Excerpts from a dataset
=====

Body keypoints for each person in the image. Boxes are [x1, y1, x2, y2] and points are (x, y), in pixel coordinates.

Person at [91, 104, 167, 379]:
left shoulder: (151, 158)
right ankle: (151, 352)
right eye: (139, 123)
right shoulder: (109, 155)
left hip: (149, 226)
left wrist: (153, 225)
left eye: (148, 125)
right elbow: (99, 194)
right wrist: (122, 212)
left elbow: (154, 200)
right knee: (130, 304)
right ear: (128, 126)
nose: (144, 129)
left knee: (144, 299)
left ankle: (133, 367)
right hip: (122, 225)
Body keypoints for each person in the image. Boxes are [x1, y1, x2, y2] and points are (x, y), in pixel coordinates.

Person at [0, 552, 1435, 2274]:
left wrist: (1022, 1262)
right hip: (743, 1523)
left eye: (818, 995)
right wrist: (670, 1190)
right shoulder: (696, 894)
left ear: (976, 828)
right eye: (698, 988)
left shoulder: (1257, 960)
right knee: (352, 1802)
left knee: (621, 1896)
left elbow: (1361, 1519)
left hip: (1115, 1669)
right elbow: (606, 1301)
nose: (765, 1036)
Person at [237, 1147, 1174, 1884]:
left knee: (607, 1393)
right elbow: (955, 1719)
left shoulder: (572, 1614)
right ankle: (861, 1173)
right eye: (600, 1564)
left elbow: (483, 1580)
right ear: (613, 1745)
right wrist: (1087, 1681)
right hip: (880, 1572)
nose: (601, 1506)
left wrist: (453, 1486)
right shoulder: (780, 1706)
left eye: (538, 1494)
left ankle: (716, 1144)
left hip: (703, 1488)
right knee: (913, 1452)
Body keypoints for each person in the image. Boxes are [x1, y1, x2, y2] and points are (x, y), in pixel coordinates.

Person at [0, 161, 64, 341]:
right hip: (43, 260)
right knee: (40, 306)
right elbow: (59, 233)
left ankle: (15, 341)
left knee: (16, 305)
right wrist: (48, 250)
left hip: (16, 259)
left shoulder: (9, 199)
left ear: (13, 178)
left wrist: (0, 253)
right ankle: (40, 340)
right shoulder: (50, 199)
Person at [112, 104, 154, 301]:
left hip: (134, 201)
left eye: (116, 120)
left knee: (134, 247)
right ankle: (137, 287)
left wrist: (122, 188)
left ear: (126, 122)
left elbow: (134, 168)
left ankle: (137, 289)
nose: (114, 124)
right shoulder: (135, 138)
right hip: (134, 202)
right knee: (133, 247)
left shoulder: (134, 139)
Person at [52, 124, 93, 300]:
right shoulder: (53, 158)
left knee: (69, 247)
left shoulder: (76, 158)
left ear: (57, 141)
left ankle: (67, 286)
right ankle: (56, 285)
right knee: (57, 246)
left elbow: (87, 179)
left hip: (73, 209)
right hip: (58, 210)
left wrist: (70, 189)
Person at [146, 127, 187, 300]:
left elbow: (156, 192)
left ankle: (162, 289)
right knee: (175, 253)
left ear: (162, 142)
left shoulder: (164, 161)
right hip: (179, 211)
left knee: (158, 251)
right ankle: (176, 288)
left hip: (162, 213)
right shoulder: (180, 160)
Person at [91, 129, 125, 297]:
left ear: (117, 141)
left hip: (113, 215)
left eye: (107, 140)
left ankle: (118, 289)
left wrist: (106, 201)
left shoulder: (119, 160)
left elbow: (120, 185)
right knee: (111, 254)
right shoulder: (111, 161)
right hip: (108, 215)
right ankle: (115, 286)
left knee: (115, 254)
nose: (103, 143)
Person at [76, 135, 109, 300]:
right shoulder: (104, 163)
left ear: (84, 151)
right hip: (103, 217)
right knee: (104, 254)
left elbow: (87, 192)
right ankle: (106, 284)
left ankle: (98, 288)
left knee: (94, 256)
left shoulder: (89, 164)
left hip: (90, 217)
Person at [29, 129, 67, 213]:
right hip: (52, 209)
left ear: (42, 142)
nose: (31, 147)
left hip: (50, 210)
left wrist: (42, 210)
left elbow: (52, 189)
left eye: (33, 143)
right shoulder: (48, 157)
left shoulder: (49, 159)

=====

Transcribe, in full, each record that appears above.

Body keypoints for each person in the image. Boxes are [x1, y1, x2, y2] and points are (x, y), in pixel coordinates.

Person at [91, 104, 167, 379]:
left shoulder: (151, 158)
right ankle: (151, 352)
right eye: (139, 123)
right shoulder: (109, 155)
left hip: (149, 226)
left wrist: (153, 225)
left eye: (148, 125)
right elbow: (99, 194)
right wrist: (122, 212)
left elbow: (154, 200)
right knee: (130, 304)
right ear: (128, 126)
nose: (144, 129)
left knee: (144, 299)
left ankle: (133, 367)
right hip: (122, 225)
Body keypoints for each person in the image. Boxes are [x1, y1, x2, y2] and points are (x, y), in pixel coordinates.

Person at [0, 552, 1435, 2274]:
left wrist: (1022, 1262)
right hip: (743, 1523)
left eye: (818, 995)
right wrist: (670, 1190)
right shoulder: (696, 894)
left ear: (976, 828)
right eye: (698, 988)
left shoulder: (1257, 960)
right knee: (352, 1802)
left knee: (621, 1896)
left elbow: (1361, 1519)
left hip: (1115, 1669)
right elbow: (606, 1301)
nose: (765, 1036)
Person at [237, 1147, 1174, 1884]:
left knee: (607, 1393)
right elbow: (955, 1719)
left shoulder: (572, 1614)
right ankle: (861, 1173)
right eye: (600, 1564)
left elbow: (483, 1580)
right ear: (613, 1745)
right wrist: (1087, 1681)
right hip: (880, 1572)
nose: (601, 1506)
left wrist: (453, 1486)
right shoulder: (780, 1706)
left eye: (538, 1494)
left ankle: (716, 1144)
left hip: (703, 1488)
right knee: (913, 1452)
Body keypoints for each person in the image. Boxes are [x1, y1, x2, y2] and points are (x, y), in pixel coordinates.

Person at [0, 161, 64, 341]:
right hip: (43, 260)
right knee: (40, 306)
right elbow: (59, 233)
left ankle: (15, 341)
left knee: (16, 305)
right wrist: (48, 250)
left hip: (16, 259)
left shoulder: (9, 199)
left ear: (13, 178)
left wrist: (0, 253)
right ankle: (40, 340)
right shoulder: (50, 199)
Person at [112, 104, 154, 301]:
left hip: (134, 201)
left eye: (116, 120)
left knee: (134, 247)
right ankle: (137, 287)
left wrist: (122, 188)
left ear: (126, 122)
left elbow: (134, 168)
left ankle: (137, 289)
nose: (114, 124)
right shoulder: (135, 138)
right hip: (134, 202)
right knee: (133, 247)
left shoulder: (134, 139)
Person at [52, 124, 93, 300]:
right shoulder: (53, 158)
left knee: (69, 247)
left shoulder: (76, 158)
left ear: (57, 141)
left ankle: (67, 286)
right ankle: (56, 285)
right knee: (57, 246)
left elbow: (87, 179)
left hip: (73, 209)
right hip: (58, 210)
left wrist: (70, 189)
Person at [146, 127, 187, 300]:
left elbow: (156, 192)
left ankle: (162, 289)
right knee: (175, 253)
left ear: (162, 142)
left shoulder: (164, 161)
right hip: (179, 211)
left knee: (158, 251)
right ankle: (176, 288)
left hip: (162, 213)
right shoulder: (180, 160)
Person at [91, 129, 125, 297]:
left ear: (117, 141)
left hip: (113, 215)
left eye: (107, 140)
left ankle: (118, 289)
left wrist: (106, 201)
left shoulder: (119, 160)
left elbow: (120, 185)
right knee: (111, 254)
right shoulder: (111, 161)
right hip: (108, 215)
right ankle: (115, 286)
left knee: (115, 254)
nose: (103, 143)
Person at [76, 135, 109, 300]:
right shoulder: (104, 163)
left ear: (84, 151)
right hip: (103, 217)
right knee: (104, 254)
left elbow: (87, 192)
right ankle: (106, 284)
left ankle: (98, 288)
left knee: (94, 256)
left shoulder: (89, 164)
left hip: (90, 217)
Person at [29, 129, 67, 213]:
right hip: (52, 209)
left ear: (42, 142)
nose: (31, 147)
left hip: (50, 210)
left wrist: (42, 210)
left elbow: (52, 189)
left eye: (33, 143)
right shoulder: (48, 157)
left shoulder: (49, 159)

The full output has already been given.